### What you will do
Copy every line below where the string "Site" is found.

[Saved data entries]
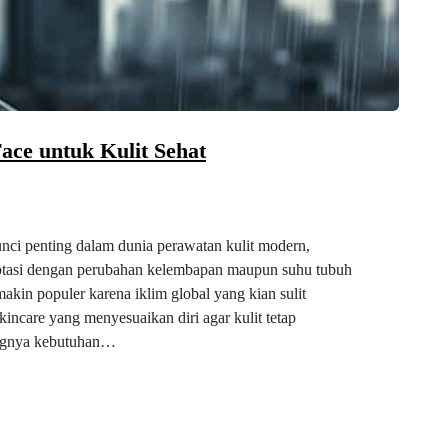
ace untuk Kulit Sehat
nci penting dalam dunia perawatan kulit modern,
tasi dengan perubahan kelembapan maupun suhu tubuh
akin populer karena iklim global yang kian sulit
kincare yang menyesuaikan diri agar kulit tetap
bangnya kebutuhan…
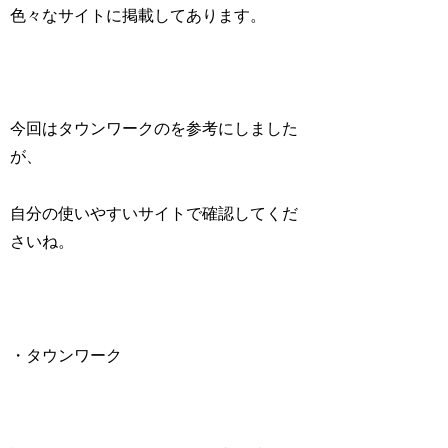
色々なサイトに掲載してあります。
今回はタウンワークのを参考にしました
が、
自分の使いやすいサイトで確認してくだ
さいね。
・タウンワーク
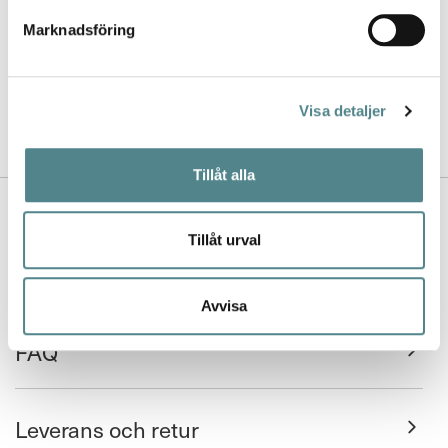
Jag rekommenderar Jobi för
kvalitet, utbud, design och de
Marknadsföring
jättesköna sulorna.
- Lina
Visa detaljer
Tillåt alla
Kontakta oss
Nyhetsbrev
Tillåt urval
Avvisa
Köpvillkor
FAQ
Leverans och retur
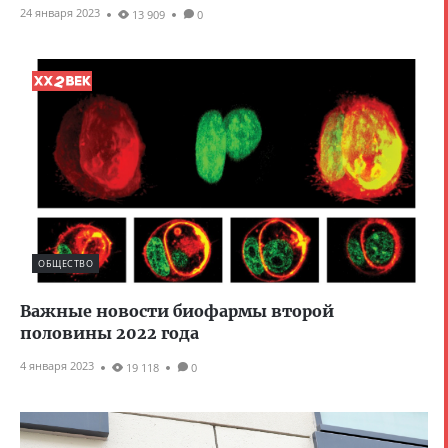
24 января 2023
13 909
0
ОБЩЕСТВО
Важные новости биофармы второй
половины 2022 года
4 января 2023
19 118
0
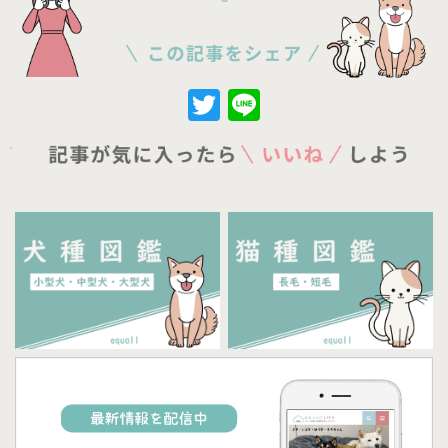
Twitter
Line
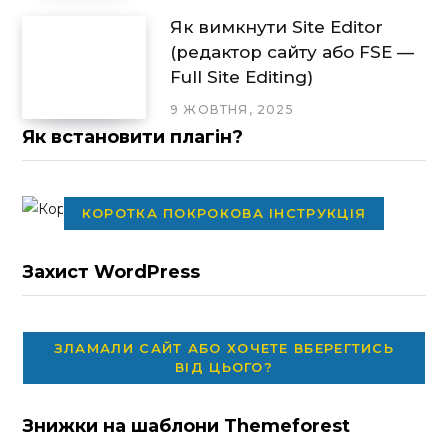
Як вимкнути Site Editor
(редактор сайту або FSE —
Full Site Editing)
9 ЖОВТНЯ, 2025
Як встановити плагін?
КОРОТКА ПОКРОКОВА ІНСТРУКЦІЯ
Захист WordPress
ЗЛАМАЛИ САЙТ АБО ХОЧЕТЕ ВБЕРЕГТИСЬ
ВІД ЦЬОГО?
Знижки на шаблони Themeforest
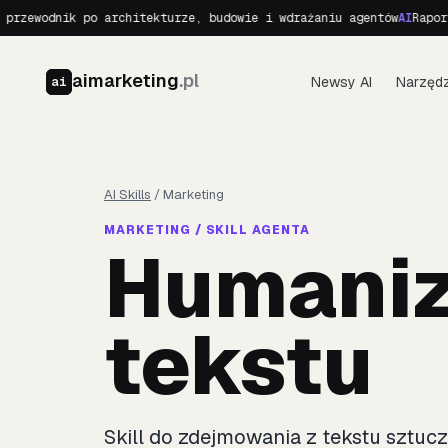
rzewodnik po architekturze, budowie i wdrażaniu agentów
AI
Raport 
aimarketing
.pl
Newsy AI
Narzędz
ai
AI Skills
/
Marketing
MARKETING / SKILL AGENTA
Humaniz
tekstu
Skill do zdejmowania z tekstu sztuc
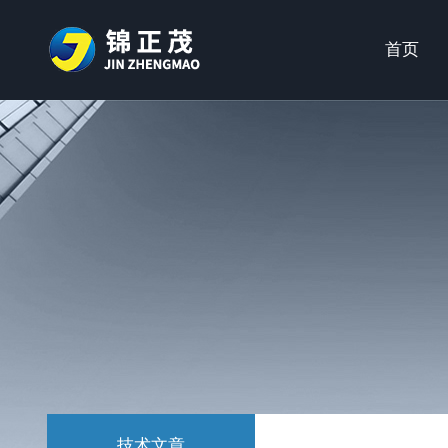
首页
技术文章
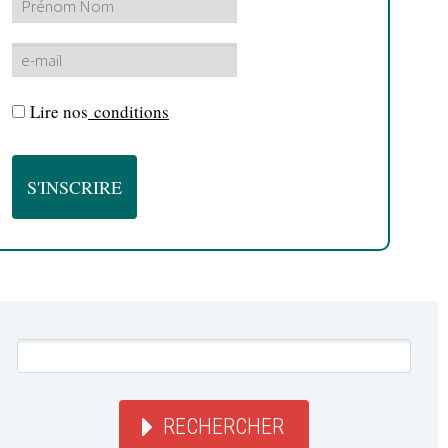
Lire nos
conditions
RECHERCHER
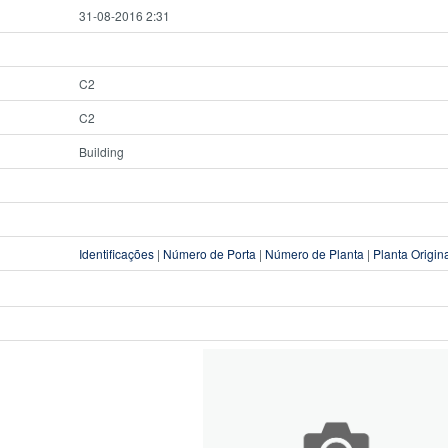
31-08-2016 2:31
C2
C2
Building
Identificações
|
Número de Porta
|
Número de Planta
|
Planta Origin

### Answer space
Як вимкнути Site Editor
Full Site Editing)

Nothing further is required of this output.